Wait! How is it that Stengel, not McGraw, becomes the Babe's foil at this crucial juncture in baseball history, the 1923 World Series? The answer requires the last quarter of the book and is to me the finest part of a well-wrought book. I don't want to give away too much, but I will say that it is Stengel, not Ruth, who hits two game-winning home runs in the series. And it is the Babe who is pegged at the plate in Game 1, left in the visage described in the New York Herald, of a "soiled, undone and disconsolate hero." But of course, the Babe hits his homers (and was actually very productive as a baserunner in the series after Game 1), and McGraw's uncertain pitching situation unravels until, in Game 6, Babe drives one completely out of the Polo Grounds into a group (I'm not making this up, wary British readers) of cricketers over 500 feet away on the adjoining greensward.

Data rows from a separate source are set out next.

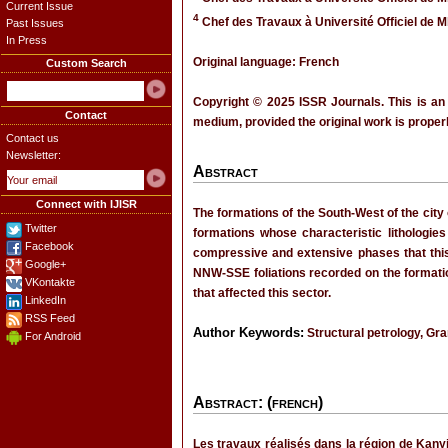
Current Issue
4
Chef des Travaux à Université Officiel de 
Past Issues
In Press
Original language: French
Custom Search
Copyright © 2025 ISSR Journals. This is an
Contact
medium, provided the original work is properl
Contact us
Newsletter:
Abstract
Connect with IJISR
The formations of the South-West of the cit
Twitter
formations whose characteristic lithologies
Facebook
compressive and extensive phases that this
Google+
NNW-SSE foliations recorded on the formation
VKontakte
that affected this sector.
LinkedIn
RSS Feed
Author Keywords:
Structural petrology, Gr
For Android
Abstract: (french)
Les travaux réalisés dans la région de Kany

The end of an era, of baseball's backward glance through the "scientific" game and the dead ball days back toward town ball and cricket? The beginning of an era, toward the long-ball as staple feature (and perhaps, in light of the steroidal perversions of the game, as the arch-corrupter that McGraw had feared)? Weintraub doesn't judge along such lines; he merely notes the ineradicable changes flowing all around the game in 1923—the earliest and perhaps most histrionic radio broadcast of the Series (by an aspiring opera singer, Graham McNamee), the first huge movement of disposable income towards recreation as the Jazz Age took hold, even the very moment of the dubbing of New York as "the Big Apple." Change, progress, retrogression, dynamism, chaos—all fit and none quite fit as descriptors of this rollicking year, these polarized teams and their champions, this series that christened the new stadium forever as the house of champions.

Yet one longs to find the simple thread of baseball in the midst of the glamour and strategy and vastness of both McGraw's visceral control and the Babe's carefree power. One longs for the memoriam earned by McGraw's finest player, the 5'9," 170-pound Ross Youngs, a Texan outfielder who had Ruthian ability (if on a smaller scale) and McGrawesque vigor, but who ended up more like Gehrig than these others, as he wasted away in his very prime with Bright's Disease and died in 1927 at the age of thirty. His story is a sad sidelight in the broader narrative here, though the plaque laid for him at the Polo Grounds captures precisely the thread of continuity that no change in baseball can gainsay: "A brave untrammeled spirit of the diamond, who brought glory to himself and his team by his strong, aggressive, courageous play. He won the admiration of the nation's fans, the love and esteem of his friends and teammates, and the respect of his opponents. He played the game." Such a credo could link any true player and true fan, from 1845 (or before) to 2011 (and beyond). Perhaps here, for once, the Babe and Muggsy would find common ground.

Michael R. Stevens is professor of English at Cornerstone University in Grand Rapids, Michigan.